• Your task:
Can you continue the interview below with the race engineer about the Nashville street course, picking up right after its last sentence?

• Document:

This week’s featured guest is Julian Robertson, race engineer for Alex Palou’s No. 10 The American Legion Honda fielded by Chip Ganassi Racing. Palou led a race-high 31 laps and finished third last season at the Big Machine Music City Grand Prix.

Q: What is it like preparing for a race on the streets of Nashville?

Julian Robertson: Yeah, it's kind of a different track to most of the other street courses. It's extremely bumpy on the bridge parts. That's what we kind of noticed when we first went there. Massively bumpy, particularly coming down off the bridge when you're at top speed, then you're into a whole bunch ... it's very slow corners at either end. It's basically two little groups of slow corners joined by quite long straights. Many street courses at least have some faster corners in them or whatever, but Nashville is unique in that they're all pretty slow, and they're all pretty much the same speed. The new Detroit is probably bumpier, that's taken over the mantle from Nashville. So, with regard to setting the car up, slower corners are the key and dealing with the bumps, et cetera. It's not too bad once you get into the little bits, they're quite tight, slow corners. We do things ... like a generic street course setup wouldn't necessarily work there. There are several things we have to do to cope with the unique aspects of Nashville. You've got to make sure your dampers are decent, all those kinds of things. Then mechanical setup-wise, you just kind of adapt to the track as needed.

• Information given:
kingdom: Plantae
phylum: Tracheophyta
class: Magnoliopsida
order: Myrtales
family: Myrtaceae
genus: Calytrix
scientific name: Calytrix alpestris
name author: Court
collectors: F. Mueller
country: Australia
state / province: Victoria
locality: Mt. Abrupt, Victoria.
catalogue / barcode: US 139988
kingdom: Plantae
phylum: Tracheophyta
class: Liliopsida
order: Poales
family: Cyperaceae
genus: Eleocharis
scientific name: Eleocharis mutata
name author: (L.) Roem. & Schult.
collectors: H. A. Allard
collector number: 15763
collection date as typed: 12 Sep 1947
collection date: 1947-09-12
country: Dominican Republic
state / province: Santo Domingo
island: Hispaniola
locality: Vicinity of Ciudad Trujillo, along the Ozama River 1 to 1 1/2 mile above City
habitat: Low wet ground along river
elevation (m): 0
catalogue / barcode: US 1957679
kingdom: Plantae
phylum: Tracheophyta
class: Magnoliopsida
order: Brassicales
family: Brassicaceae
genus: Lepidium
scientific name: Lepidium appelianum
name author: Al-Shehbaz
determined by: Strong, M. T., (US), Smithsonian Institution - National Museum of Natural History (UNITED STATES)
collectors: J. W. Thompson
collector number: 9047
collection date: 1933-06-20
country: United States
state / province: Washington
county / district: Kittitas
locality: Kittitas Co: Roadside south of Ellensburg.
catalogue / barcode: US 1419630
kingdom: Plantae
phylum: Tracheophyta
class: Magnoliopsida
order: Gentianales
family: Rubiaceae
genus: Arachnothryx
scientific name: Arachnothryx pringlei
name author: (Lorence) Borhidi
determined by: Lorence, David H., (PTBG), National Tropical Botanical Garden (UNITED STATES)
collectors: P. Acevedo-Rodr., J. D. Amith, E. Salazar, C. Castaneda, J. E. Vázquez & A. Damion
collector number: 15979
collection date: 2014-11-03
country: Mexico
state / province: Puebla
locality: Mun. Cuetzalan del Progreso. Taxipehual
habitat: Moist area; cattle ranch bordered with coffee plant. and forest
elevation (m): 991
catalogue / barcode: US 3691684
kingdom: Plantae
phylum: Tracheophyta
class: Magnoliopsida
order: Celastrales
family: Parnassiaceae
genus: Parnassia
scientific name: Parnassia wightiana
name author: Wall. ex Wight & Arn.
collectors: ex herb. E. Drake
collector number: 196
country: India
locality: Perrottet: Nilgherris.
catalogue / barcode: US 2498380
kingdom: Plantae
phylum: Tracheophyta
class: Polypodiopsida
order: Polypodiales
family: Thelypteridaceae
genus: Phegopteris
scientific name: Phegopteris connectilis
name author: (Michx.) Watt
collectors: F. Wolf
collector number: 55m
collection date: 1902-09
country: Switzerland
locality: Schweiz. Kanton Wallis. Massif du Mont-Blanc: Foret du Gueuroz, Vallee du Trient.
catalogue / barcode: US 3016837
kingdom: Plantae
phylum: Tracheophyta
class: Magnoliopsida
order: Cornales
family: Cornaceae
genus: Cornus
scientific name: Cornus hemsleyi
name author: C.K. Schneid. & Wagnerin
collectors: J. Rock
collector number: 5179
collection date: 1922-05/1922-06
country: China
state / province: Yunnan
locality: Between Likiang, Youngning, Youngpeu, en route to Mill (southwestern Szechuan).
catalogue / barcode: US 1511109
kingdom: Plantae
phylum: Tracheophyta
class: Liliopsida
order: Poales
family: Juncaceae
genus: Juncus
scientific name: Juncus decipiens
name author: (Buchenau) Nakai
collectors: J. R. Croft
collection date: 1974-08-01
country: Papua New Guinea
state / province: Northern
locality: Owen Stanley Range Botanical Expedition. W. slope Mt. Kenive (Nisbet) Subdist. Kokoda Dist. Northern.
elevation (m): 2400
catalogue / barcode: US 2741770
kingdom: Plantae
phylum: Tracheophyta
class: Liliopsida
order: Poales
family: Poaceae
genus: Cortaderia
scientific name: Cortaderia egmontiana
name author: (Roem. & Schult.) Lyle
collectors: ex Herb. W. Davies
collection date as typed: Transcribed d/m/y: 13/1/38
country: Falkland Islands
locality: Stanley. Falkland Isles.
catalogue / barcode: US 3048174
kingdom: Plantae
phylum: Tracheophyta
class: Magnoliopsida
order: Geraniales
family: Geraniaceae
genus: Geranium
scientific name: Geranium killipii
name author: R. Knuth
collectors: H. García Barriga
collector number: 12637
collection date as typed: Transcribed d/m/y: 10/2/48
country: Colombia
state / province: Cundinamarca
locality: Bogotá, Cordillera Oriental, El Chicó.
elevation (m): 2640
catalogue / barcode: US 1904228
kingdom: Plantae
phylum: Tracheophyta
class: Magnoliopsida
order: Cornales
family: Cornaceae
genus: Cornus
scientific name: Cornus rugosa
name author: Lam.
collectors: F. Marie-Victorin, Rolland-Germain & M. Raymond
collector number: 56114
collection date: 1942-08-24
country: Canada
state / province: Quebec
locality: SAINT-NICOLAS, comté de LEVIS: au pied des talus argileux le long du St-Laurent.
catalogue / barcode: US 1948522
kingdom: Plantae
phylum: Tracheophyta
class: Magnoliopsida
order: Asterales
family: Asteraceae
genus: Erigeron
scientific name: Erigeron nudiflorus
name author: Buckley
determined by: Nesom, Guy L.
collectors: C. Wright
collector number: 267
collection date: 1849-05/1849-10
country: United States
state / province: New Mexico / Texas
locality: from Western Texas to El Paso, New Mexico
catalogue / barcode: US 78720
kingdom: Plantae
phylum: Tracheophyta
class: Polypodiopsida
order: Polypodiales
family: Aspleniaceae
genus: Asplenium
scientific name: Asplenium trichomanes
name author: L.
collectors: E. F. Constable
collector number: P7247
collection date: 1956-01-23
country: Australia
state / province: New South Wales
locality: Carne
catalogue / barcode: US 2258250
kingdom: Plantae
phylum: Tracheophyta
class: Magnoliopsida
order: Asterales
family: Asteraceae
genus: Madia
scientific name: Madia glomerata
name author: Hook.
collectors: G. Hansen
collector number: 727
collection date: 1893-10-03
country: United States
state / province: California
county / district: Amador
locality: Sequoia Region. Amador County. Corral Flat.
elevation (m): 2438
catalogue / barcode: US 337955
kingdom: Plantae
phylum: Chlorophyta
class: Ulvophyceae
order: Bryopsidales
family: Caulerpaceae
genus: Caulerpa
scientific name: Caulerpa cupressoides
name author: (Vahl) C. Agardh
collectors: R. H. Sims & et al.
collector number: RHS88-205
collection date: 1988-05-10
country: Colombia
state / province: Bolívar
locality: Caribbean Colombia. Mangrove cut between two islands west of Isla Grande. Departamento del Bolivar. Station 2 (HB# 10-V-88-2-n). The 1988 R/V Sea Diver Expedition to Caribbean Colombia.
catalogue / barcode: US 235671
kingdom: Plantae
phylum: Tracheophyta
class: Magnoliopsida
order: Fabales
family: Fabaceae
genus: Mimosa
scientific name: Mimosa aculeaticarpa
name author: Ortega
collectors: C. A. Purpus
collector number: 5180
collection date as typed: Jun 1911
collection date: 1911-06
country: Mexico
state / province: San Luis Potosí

• Response for this exercise:
Q: So, is it a place you’re trying to maximize ride heights and maximum softness on dampers and suspension?

Robertson: Yeah, you're definitely heading that direction to cope with the bumps and stuff and the bridge. It's the same bridge just going in both directions. Yeah, you just change things as required for Nashville. I wouldn't want to give you the exact stuff we do. Of course not. But it's different to some of the other tracks.

Q: With it being a circuit with slower corners, as you’ve said, does that mean it’s a place that the focus is on mechanical grip over aerodynamic?

Robertson: When you look at Nashville, like when we first saw it, we thought, "OK, tight corners at both ends with two very long straights joining them, do you need to trim out? Or something like that?" That's always in the back of our mind, but it's never really happened. You need maximum downforce for the grip in all the slow stuff at either end.

Q: What is the trickiest part to set up for?

Robertson: Turn 9 and Turn 4. At the end of the bridge, you're bearing right at both ends of the bridge, so you're bottoming hard kind of turning right and then you're having to set up for the left-hand corners, be it Turn 4 or Turn 9. That's probably the toughest part to dial the car in for. The slow stuff is all relatively similar, but yeah, making sure you are not destroying the bottom of the car and obviously you can't brake very well if you are bottoming like crazy. So, yeah, those are the aspects we're looking at there.

Q: What are the challenges to keeping the car balanced over an entire stint?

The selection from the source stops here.